On the other hand, I didn’t know the colonel other than our one meeting and background research.
“Tell me about Nance. How did he fit in?”
This look was sharp. “Nance was up with the others for a while. That’s how we met. He had troubles.”
“More than the others?”
“Different.” The creases flickered. “Couldn’t keep focus sometimes, but wasn’t so much that way he didn’t know he had that trouble. He’d heat up for no cause, saying he wasn’t going to listen to somebody calling him stupid even though nobody had.
“Next thing any of them or me knew, he’d drifted off.
He’d done that before. No one heard from him or about him for a stretch.

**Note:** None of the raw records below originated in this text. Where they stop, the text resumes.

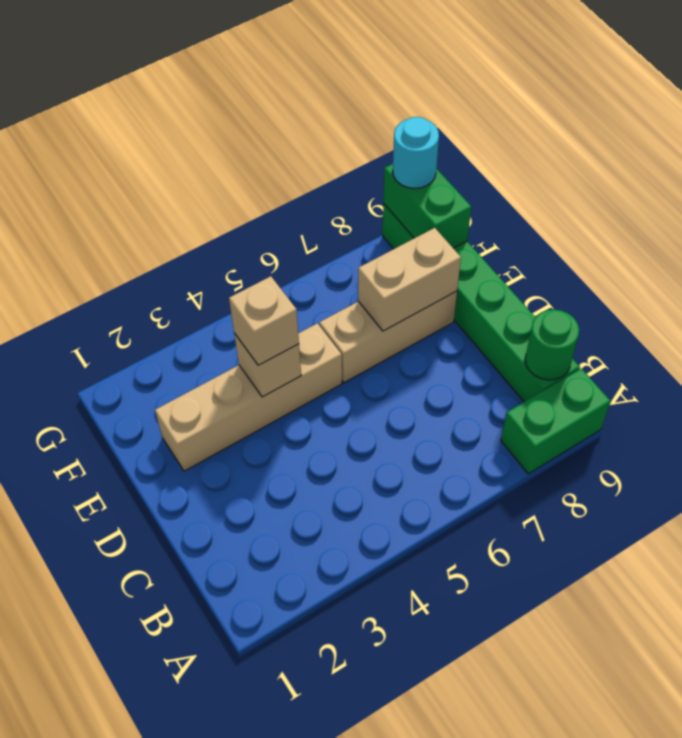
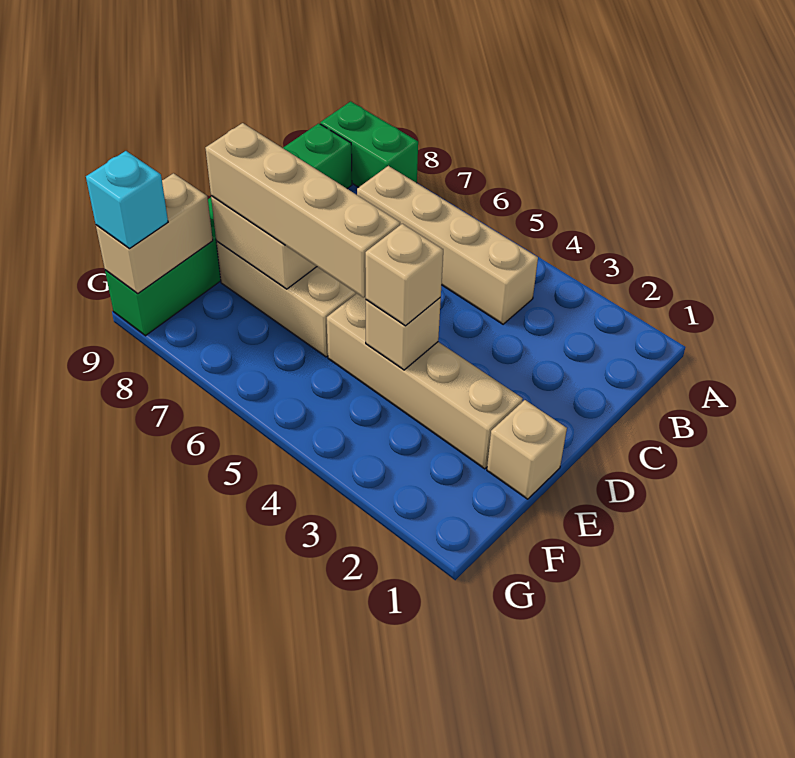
none -> tan 1x4 brick [357,166,538,324]
green 1x1 round brick [525,309,579,380] -> none
none -> tan 1x1 brick [487,400,567,499]
none -> tan 1x4 brick [205,123,400,298]
green 1x2 brick [383,164,471,248] -> tan 1x2 brick [96,173,213,294]
cyan 1x1 round brick [393,117,439,188] -> cyan 1x1 brick [86,151,168,249]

Word came he’d been in Cheyenne, got help from the VA medical center there.
Mental health. But then we heard he’d left before they wanted him to.
Had another gap with no word of him before a friend of a friend of one of our guys ran into him in Idaho.
Boise. They have mental health programs, too.
“Sometimes it takes a few tries for a vet to stick. Gotta get themselves to the point where it will sink in.
“But then he showed up back here. Here,” he emphasized, differentiating it from where the other vets were.
Seemed like he was in a good place. Better than I’d seen him.
Focused. Had his truck.” He tipped his head toward the first parked vehicle.
“Came to the cabin. Brought me here to show me his set-up. Said he was straight and had his stake for the group, but had one last thing to clear up, then he’d see the others. I bought it. Bought it all.”